Location-based marketing works by first having the user download a mobile app, and then accepting the apps request to use their current location. The primary technology driving the alerts that they get is known as geofencing. Geofencing can allow advertisers to send alerts automatically whenever a user is within a certain predefined geographic boundary.

Why it isn’t Proximity Marketing

A lot of people use the term location-based marketing interchangeably with proximity marketing. While it is true that both of these marketing strategies use a customer’s location to determine if an alert is sent, the difference between these two is how the location is determined. Proximity marketing usually uses beacon technology and is able to determine location much more accurately.

LBM Privacy Concerns

The aforementioned method of determining someone’s location with proximity marketing is a good segue into our next section, which deals with privacy concerns around proximity marketing and location-based marketing. Many customers are understandably skeptical when it comes to trusting that a business will use their location responsibly after they have opted in to marketing messages. That’s why many businesses that use location-based marketing are allowing the user to set the parameters of the marketing campaign. The customer can decide not only whether or not they want push notifications in the first place, but also where messages are sent – with email being an alternative to SMS – as well as how frequently they will be getting marketing messages.

Location-Based Marketing Strategies

There are several ways that a company can use location-based marketing. Usually, how this tool will be used depends upon the type of business you have. For example, a retail store located in downtown will use LBM differently than a company that either has locations scattered around the state, or provide some kind of service that comes to you such as plumbing or security system installation.

Some of the strategies that businesses are using include hosting a local event and then getting attendees at that event to subscribe to the push notifications that will later become the basis of their local marketing strategy.

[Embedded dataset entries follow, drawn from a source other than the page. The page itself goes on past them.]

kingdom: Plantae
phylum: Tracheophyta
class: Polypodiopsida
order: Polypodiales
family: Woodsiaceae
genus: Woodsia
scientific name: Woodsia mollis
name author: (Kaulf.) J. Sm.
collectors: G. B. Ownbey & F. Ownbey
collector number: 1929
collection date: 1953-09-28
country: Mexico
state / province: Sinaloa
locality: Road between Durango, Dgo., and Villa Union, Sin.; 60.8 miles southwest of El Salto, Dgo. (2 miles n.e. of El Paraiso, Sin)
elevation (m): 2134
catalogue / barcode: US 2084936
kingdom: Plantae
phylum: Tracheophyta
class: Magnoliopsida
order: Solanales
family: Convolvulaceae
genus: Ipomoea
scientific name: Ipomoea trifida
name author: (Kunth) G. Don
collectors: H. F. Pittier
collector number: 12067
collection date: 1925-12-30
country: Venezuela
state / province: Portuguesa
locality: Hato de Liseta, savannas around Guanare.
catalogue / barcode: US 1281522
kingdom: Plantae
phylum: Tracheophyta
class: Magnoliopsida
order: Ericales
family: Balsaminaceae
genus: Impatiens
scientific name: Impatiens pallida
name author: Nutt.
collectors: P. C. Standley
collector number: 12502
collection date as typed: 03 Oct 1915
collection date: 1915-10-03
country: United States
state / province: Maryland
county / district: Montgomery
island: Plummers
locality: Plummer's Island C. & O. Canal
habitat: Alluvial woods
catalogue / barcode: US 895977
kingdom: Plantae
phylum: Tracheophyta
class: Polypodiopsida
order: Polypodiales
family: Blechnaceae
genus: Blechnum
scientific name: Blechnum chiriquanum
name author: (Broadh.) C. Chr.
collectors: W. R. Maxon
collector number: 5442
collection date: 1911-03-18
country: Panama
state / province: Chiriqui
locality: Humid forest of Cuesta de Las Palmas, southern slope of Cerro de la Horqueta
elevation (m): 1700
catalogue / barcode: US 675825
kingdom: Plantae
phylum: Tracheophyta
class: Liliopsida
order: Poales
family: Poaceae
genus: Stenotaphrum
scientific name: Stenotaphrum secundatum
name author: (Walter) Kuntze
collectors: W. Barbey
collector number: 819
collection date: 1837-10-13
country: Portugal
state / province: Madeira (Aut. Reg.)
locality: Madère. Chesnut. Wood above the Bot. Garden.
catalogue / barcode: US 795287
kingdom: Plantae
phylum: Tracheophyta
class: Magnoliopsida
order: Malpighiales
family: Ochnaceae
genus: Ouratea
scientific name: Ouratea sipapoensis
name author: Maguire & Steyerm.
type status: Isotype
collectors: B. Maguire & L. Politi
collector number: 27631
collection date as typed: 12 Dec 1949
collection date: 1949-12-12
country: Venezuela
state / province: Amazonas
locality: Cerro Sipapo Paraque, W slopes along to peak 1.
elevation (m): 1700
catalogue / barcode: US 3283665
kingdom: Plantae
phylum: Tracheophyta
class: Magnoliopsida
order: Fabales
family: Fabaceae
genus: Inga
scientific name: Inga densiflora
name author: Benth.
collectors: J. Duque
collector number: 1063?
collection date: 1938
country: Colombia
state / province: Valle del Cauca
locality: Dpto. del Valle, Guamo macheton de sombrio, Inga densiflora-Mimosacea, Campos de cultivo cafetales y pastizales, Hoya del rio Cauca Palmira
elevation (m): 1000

You can also use location tags on social media profiles and pictures, hashtags that are designed and promoted to a local community, optimizing your website for local keywords and using geo-targeting whenever you run an ad campaign on Google, Facebook or other advertising options that incorporate geo-targeting.

Conclusion

Location-based marketing can be a powerful tool that will allow you to connect better with your customers and get a bigger response from your marketing campaigns as long as you use it responsibly.